Stored data
########################################

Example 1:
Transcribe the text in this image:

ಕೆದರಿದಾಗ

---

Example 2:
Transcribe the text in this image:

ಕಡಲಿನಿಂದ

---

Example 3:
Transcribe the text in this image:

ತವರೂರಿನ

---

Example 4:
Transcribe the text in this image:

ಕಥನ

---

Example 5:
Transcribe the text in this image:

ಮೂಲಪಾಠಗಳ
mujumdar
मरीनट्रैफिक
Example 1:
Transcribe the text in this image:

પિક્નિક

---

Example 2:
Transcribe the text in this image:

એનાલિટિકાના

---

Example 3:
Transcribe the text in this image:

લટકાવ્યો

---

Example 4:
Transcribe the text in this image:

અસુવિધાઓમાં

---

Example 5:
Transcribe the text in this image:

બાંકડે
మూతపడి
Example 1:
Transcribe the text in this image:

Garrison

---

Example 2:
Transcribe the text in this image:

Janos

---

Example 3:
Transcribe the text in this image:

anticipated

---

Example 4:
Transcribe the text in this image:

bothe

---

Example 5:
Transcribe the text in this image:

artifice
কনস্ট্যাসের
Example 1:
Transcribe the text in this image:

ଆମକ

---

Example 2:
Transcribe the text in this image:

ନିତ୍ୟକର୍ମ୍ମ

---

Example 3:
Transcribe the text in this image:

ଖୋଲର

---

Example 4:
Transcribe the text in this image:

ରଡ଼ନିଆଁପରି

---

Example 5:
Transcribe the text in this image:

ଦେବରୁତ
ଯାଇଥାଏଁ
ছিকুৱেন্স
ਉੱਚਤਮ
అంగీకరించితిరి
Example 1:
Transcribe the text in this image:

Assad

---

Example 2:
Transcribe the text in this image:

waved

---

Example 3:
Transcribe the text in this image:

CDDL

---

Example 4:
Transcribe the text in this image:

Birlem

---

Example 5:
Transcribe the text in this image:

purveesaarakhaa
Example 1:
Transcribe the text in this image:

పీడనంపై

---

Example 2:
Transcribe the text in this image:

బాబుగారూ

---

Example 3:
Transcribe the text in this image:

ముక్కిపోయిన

########################################

→ **WORK INSTRUCTIONS**: Restate all of the entries above precisely.

→ **RESPONSE TO THIS TASK**:
Example 1:
Transcribe the text in this image:

ಕೆದರಿದಾಗ

---

Example 2:
Transcribe the text in this image:

ಕಡಲಿನಿಂದ

---

Example 3:
Transcribe the text in this image:

ತವರೂರಿನ

---

Example 4:
Transcribe the text in this image:

ಕಥನ

---

Example 5:
Transcribe the text in this image:

ಮೂಲಪಾಠಗಳ
mujumdar
मरीनट्रैफिक
Example 1:
Transcribe the text in this image:

પિક્નિક

---

Example 2:
Transcribe the text in this image:

એનાલિટિકાના

---

Example 3:
Transcribe the text in this image:

લટકાવ્યો

---

Example 4:
Transcribe the text in this image:

અસુવિધાઓમાં

---

Example 5:
Transcribe the text in this image:

બાંકડે
మూతపడి
Example 1:
Transcribe the text in this image:

Garrison

---

Example 2:
Transcribe the text in this image:

Janos

---

Example 3:
Transcribe the text in this image:

anticipated

---

Example 4:
Transcribe the text in this image:

bothe

---

Example 5:
Transcribe the text in this image:

artifice
কনস্ট্যাসের
Example 1:
Transcribe the text in this image:

ଆମକ

---

Example 2:
Transcribe the text in this image:

ନିତ୍ୟକର୍ମ୍ମ

---

Example 3:
Transcribe the text in this image:

ଖୋଲର

---

Example 4:
Transcribe the text in this image:

ରଡ଼ନିଆଁପରି

---

Example 5:
Transcribe the text in this image:

ଦେବରୁତ
ଯାଇଥାଏଁ
ছিকুৱেন্স
ਉੱਚਤਮ
అంగీకరించితిరి
Example 1:
Transcribe the text in this image:

Assad

---

Example 2:
Transcribe the text in this image:

waved

---

Example 3:
Transcribe the text in this image:

CDDL

---

Example 4:
Transcribe the text in this image:

Birlem

---

Example 5:
Transcribe the text in this image:

purveesaarakhaa
Example 1:
Transcribe the text in this image:

పీడనంపై

---

Example 2:
Transcribe the text in this image:

బాబుగారూ

---

Example 3:
Transcribe the text in this image:

ముక్కిపోయిన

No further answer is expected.